On a certain occasion a woman in our prayer fellowship whom my wife, Lenore, and I have known for many years, lashed out hurtfully at another member during the meeting and, as a result, I directed a disciplinary letter to her. I felt the letter was justified and chose that means because I felt it indicated less importance than addressing the issue in person. Sometime later I learned that she had been deeply hurt and offended by the letter. She had not taken it in the way I had intended. I could have said, “The letter was justified; if she took it wrong, that’s her problem!” But since a broken relationship is not an option with us, upon learning of the woman’s hurt, Lenore and I went to her, not knowing if she would even let us into her house. When she came to the door, I said to her, “I am so sorry that I hurt you. I would never intentionally have done so. I wrote the letter because I didn’t think it was a really big deal, but I certainly misjudged the way you would respond to the letter. I realize now that if I thought it was necessary to say anything, I should have come to you personally rather than sending a letter.” With that she began sobbing and said, “You don’t know how much I wanted to hear that.” She then invited us in for coffee and we talked for two or three hours. When we left, the relationship had not only been restored, it was even stronger for having been given the reassurance that no matter what may happen in the future, broken relationship is not an option. We will take steps to do whatever is necessary to restore a broken or damaged relationship to harmony insofar as we are able.

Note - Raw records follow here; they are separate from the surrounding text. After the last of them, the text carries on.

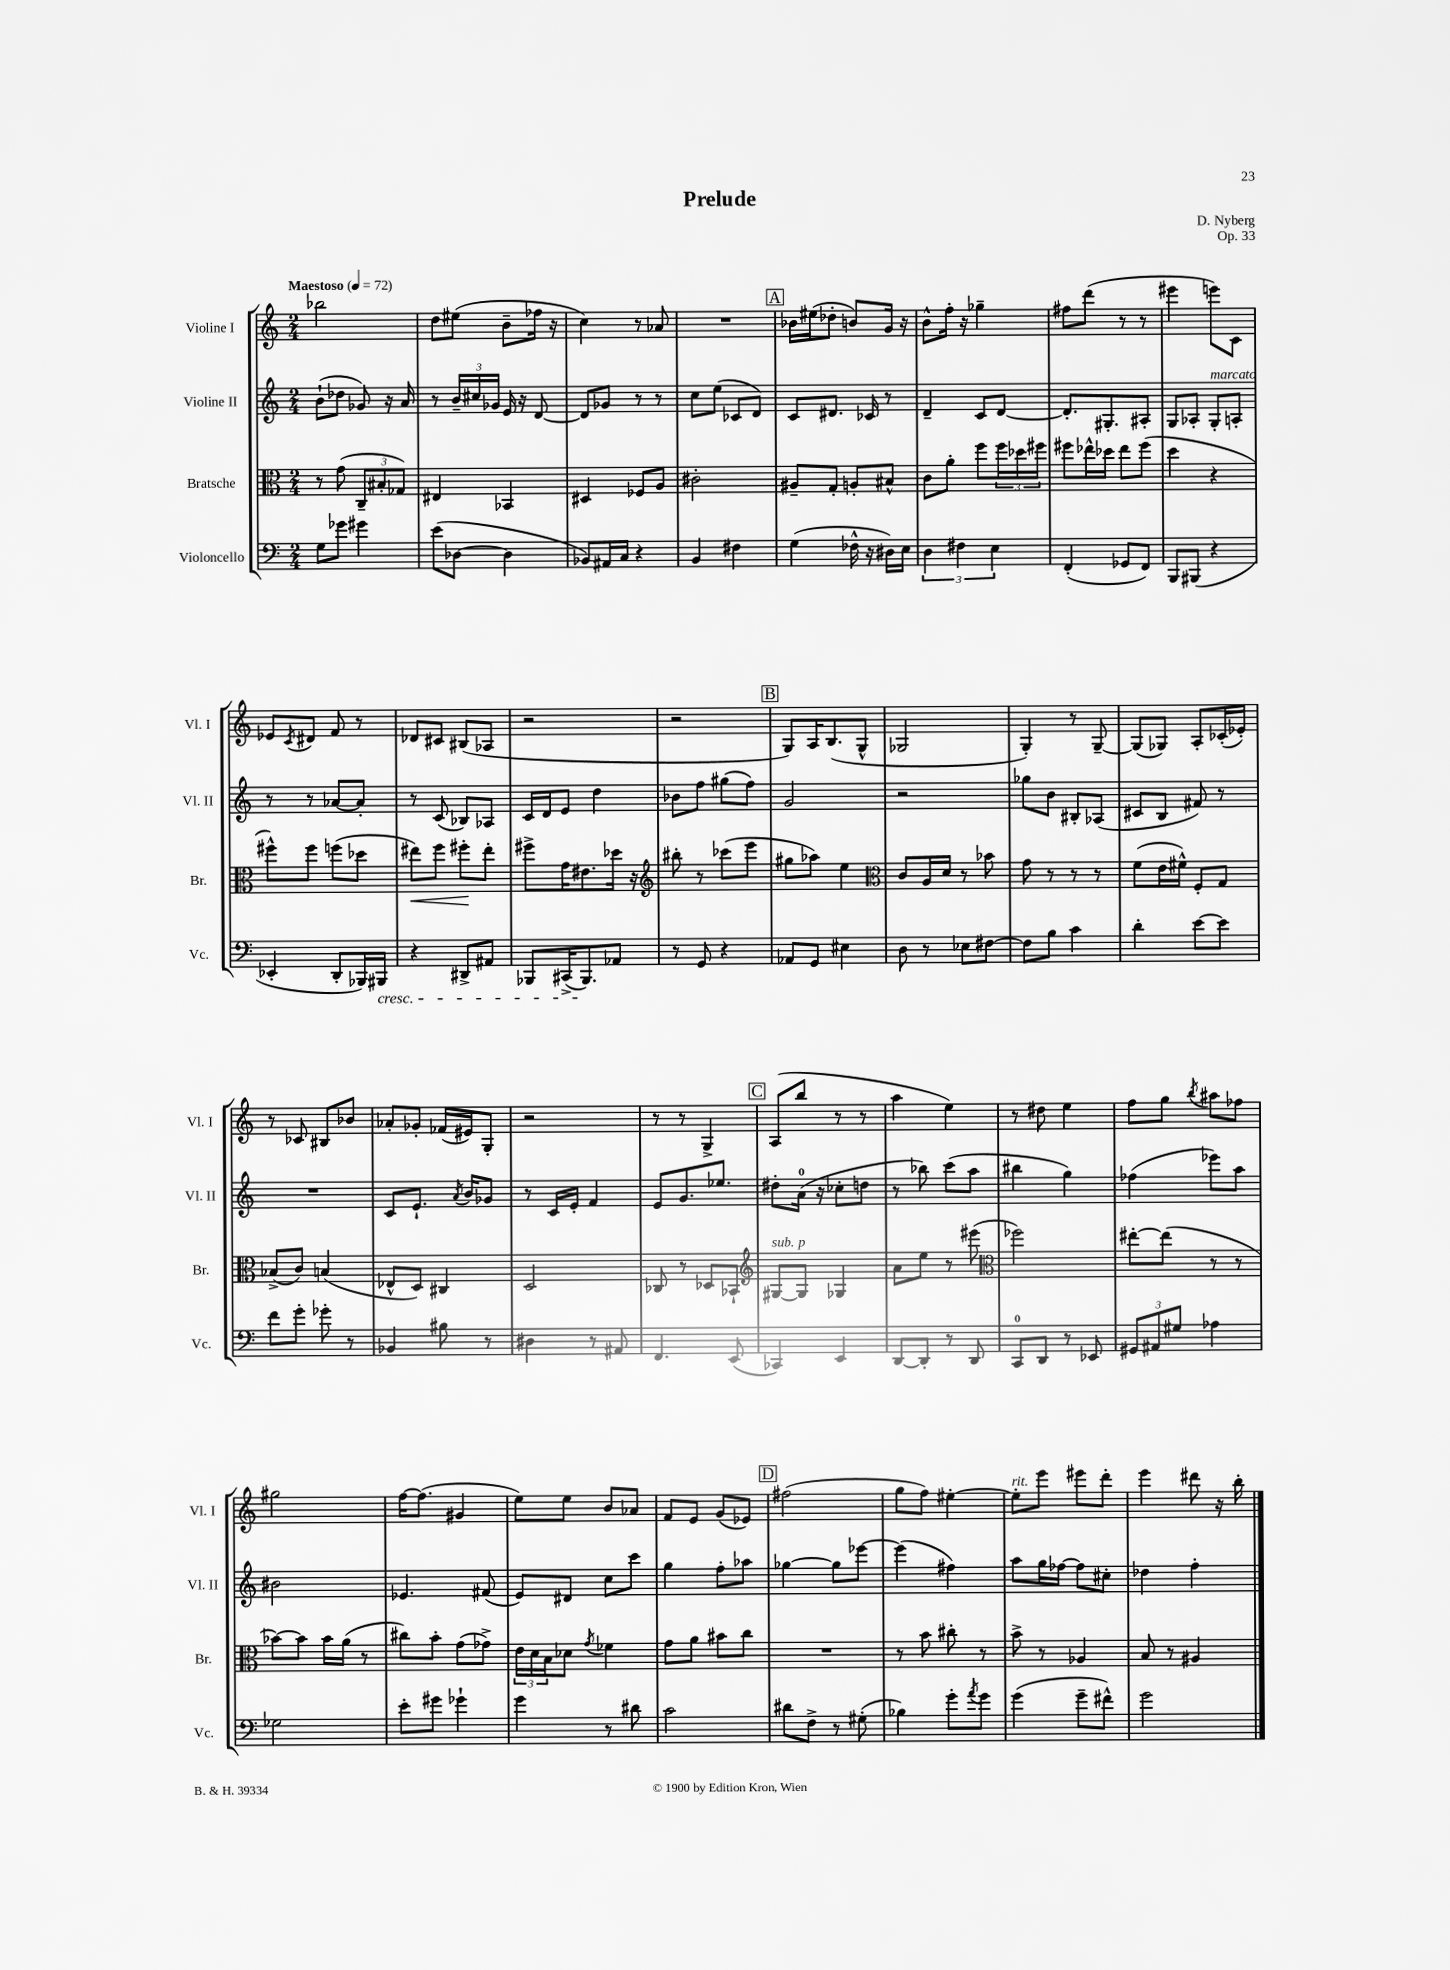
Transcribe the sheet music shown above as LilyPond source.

\header { title = "Prelude" composer = "D. Nyberg" opus = "Op. 33" }
<<
\new StaffGroup <<
\new Staff = "s0" \with { instrumentName = "Violine I" shortInstrumentName = "Vl. I" } {
    \clef treble \key c \major \numericTimeSignature \time 2/4 \tempo "Maestoso" 4 = 72
    bes''2 |
    d''8 eis''8( b'8-- fes''16 r16 |
    c''4) r8 aes'8 |
    R2 |
    \mark \markup { \box "A" } bes'16 eis''16( des''8-. b'8) g'16 r16 |
    b'8-^ f''16-. r16 ges''4-- |
    fis''8 d'''8( r8 r8 |
    eis'''4 e'''8) c'8 |
    ees'8 \acciaccatura { c'8 } dis'8 f'8 r8 |
    des'8 cis'8 bis8( aes8 |
    r2 |
    r2 |
    \mark \markup { \box "B" } g8) a16 b8.( g8-^ |
    ges2 |
    g4-.) r8 g8~-- |
    g8( ges8) a8-. ces'16-.( ees'16-.) |
    r8 ces'8 bis8 bes'8 |
    aes'8-. ges'8-. fes'16( eis'16) g8-. |
    r2 |
    r8 r8 g4-> |
    \mark \markup { \box "C" } a8( b''8 r8 r8 |
    a''4 e''4) |
    r8 dis''8 e''4 |
    f''8 g''8 \acciaccatura { b''8 } ais''8 fes''8 |
    gis''2 |
    f''16~ f''8.( gis'4 |
    e''8) e''8 b'8 aes'8 |
    f'8 e'8 g'8( ees'8) |
    \mark \markup { \box "D" } fis''2( |
    g''8 f''8) eis''4~-. |
    eis''8-.^\markup { \italic "rit." } e'''8 eis'''8 d'''8-. |
    e'''4 dis'''8 r16 b''16-. \bar "|." |
}
\new Staff = "s1" \with { instrumentName = "Violine II" shortInstrumentName = "Vl. II" } {
    \clef treble \key c \major \numericTimeSignature \time 2/4
    b'8-!( des''8 ges'8) r16 a'16 |
    r8 \tuplet 3/2 { b'16-- cis''16 ges'16 } e'16 r16 d'8~ |
    d'8 ges'8 r8 r8 |
    c''8 e''8( ces'8 d'8) |
    \mark \markup { \box "A" } c'8 dis'8. ces'16 r8 |
    d'4-- c'8 d'8~ |
    d'8.-. gis8.-. ais8-. |
    g8 aes8-. g8-.^\markup { \italic "marcato" } a8-. |
    r8 r8 aes'8~ aes'8-. |
    r8 c'8( bes8) aes8 |
    c'16 d'16 e'8 d''4 |
    bes'8 f''8 gis''8( f''8) |
    \mark \markup { \box "B" } g'2 |
    r2 |
    ges''8 b'8 bis8-. aes8( |
    cis'8 b8 fis'8) r8 |
    R2 |
    c'8 e'8.-! \acciaccatura { a'8 } b'16 ges'8 |
    r8 c'16 e'16-. f'4 |
    e'8 g'8. ees''8. |
    \mark \markup { \box "C" } dis''8-. a'16-0( r16 ces''8-. d''8 |
    r8 bes''8) c'''8( a''8 |
    bis''4 g''4) |
    fes''4( ees'''8) a''8 |
    bis'2 |
    ees'4. fis'8( |
    e'8) dis'8 c''8 c'''8 |
    g''4 f''8-. aes''8 |
    \mark \markup { \box "D" } ges''4~ ges''8 ees'''8~ |
    ees'''4( fis''4) |
    a''8 g''16 fes''16~ fes''8 cis''8-. |
    des''4 f''4-. \bar "|." |
}
\new Staff = "s2" \with { instrumentName = "Bratsche" shortInstrumentName = "Br." } {
    \clef alto \key c \major \numericTimeSignature \time 2/4
    r8 g'8( \tuplet 3/2 { c8-- bis8-. ges8) } |
    eis4 bes,4 |
    dis4 fes8 a8 |
    cis'2-. |
    \mark \markup { \box "A" } ais8-- g8-. a8-. bis8-^ |
    c'8 a'8-. f''8 \tuplet 3/2 { f''16 des''16 fis''16 } |
    fis''8 ees''16-^ des''16 ees''8 fis''8( |
    d''4 r4 |
    fis''8-^) fis''8 f''8( des''8 |
    eis''8\<) f''8 fis''8-.\! eis''8-. |
    fis''8-> g'16 eis'8. des''16 r16 |
    \clef treble bis''8-. r8 ces'''8( e'''8 |
    \mark \markup { \box "B" } gis''8 aes''8) e''4 |
    \clef alto c'8 a16 d'16 r8 bes'8 |
    g'8 r8 r8 r8 |
    f'8( e'16 fis'16-^) f8-. g8 |
    bes8->( c'8) b4( |
    ees8-^ d8) cis4 |
    d2 |
    ces8 r8 des8 bes,8-! |
    \mark \markup { \box "C" } \clef treble gis8~^\markup { \italic "sub. p" } gis8 ges4 |
    a'8 e''8 r8 eis'''8( |
    \clef alto fes''2) |
    eis''8~-. eis''8( r8 r8 |
    bes'8~) bes'8 bes'16 a'16( r8 |
    cis''8) b'8-. g'8( ges'8->) |
    \tuplet 3/2 { e'16 d'16 b16 } des'8 \acciaccatura { g'8 } fes'4 |
    g'8 a'8 bis'8 c''8 |
    \mark \markup { \box "D" } R2 |
    r8 b'8 cis''8-. r8 |
    b'8-> r8 aes4 |
    b8 r8 ais4 \bar "|." |
}
\new Staff = "s3" \with { instrumentName = "Violoncello" shortInstrumentName = "Vc." } {
    \clef bass \key c \major \numericTimeSignature \time 2/4
    g8 ges'8 gis'4 |
    e'8( des8~ des4 |
    bes,8) ais,16 c16 r4 |
    b,4 fis4 |
    \mark \markup { \box "A" } g4( fes16-^ r16 dis16) e16 |
    \tuplet 3/2 { d4 fis4 e4 } |
    f,4-.( ges,8 f,8) |
    b,,8 bis,,8( r4 |
    ees,4-. d,8-. bes,,16) bis,,16\cresc |
    r4 dis,8-> ais,8 |
    bes,,8 cis,16->( bes,,8.\!) aes,8 |
    r8 g,8 r4 |
    \mark \markup { \box "B" } aes,8 g,8 eis4 |
    d8 r8 ees8 fis8~ |
    fis8 b8 c'4 |
    d'4-. e'8~ e'8 |
    f'8 g'8-. ges'8-. r8 |
    bes,4 bis8 r8 |
    dis4 r8 ais,8 |
    f,4. e,8( |
    \mark \markup { \box "C" } ces,4) e,4 |
    d,8~ d,8-. r8 d,8 |
    c,8-0 d,8 r8 ees,8 |
    \tuplet 3/2 { gis,8 ais,8 gis8 } aes4 |
    ges2 |
    e'8-. gis'8 ges'4-! |
    g'4 r8 dis'8 |
    c'2 |
    \mark \markup { \box "D" } dis'8 f8-> r8 gis8-.( |
    bes4) g'8-. \acciaccatura { a'8 } g'8 |
    g'4( g'8-- fis'8-^) |
    g'2 \bar "|." |
}
>>
>>
\layout { \context { \Score \remove "Bar_number_engraver" } }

Conclusion. Let me encourage you to remember to use the three keys with which the Lord has entrusted each of us that will open the door to the high road of personal happiness: Unconditional Love, Harmonious Relationship, and Unconditional Forgiveness. Regardless of your current situation, there really is hope. As my father-in-law, Dr. Bob Lindsey, used to say when someone would tell a particularly sad or pessimistic story, “Cheer up!” I can still see his smile as he would say, “Cheer up!” So I say to you, “Cheer up!” Determine today that you will yield that troubling situation or interpersonal relationship in your life to our Lord and allow him to transform it and return it to you as something beautiful. Ask him to forgive you, cleanse you, and fill you to overflowing with his Spirit. Ask him to enable you to allow his pure, unconditional love to flow through you back to him as well as out to those about you. Ask him to enable you to see others as he sees them and to feel for others what he feels for them. Ask that his perfect will might be accomplished in and through you—for his own honor and glory. Do this and you will be well on the way to experiencing true personal happiness.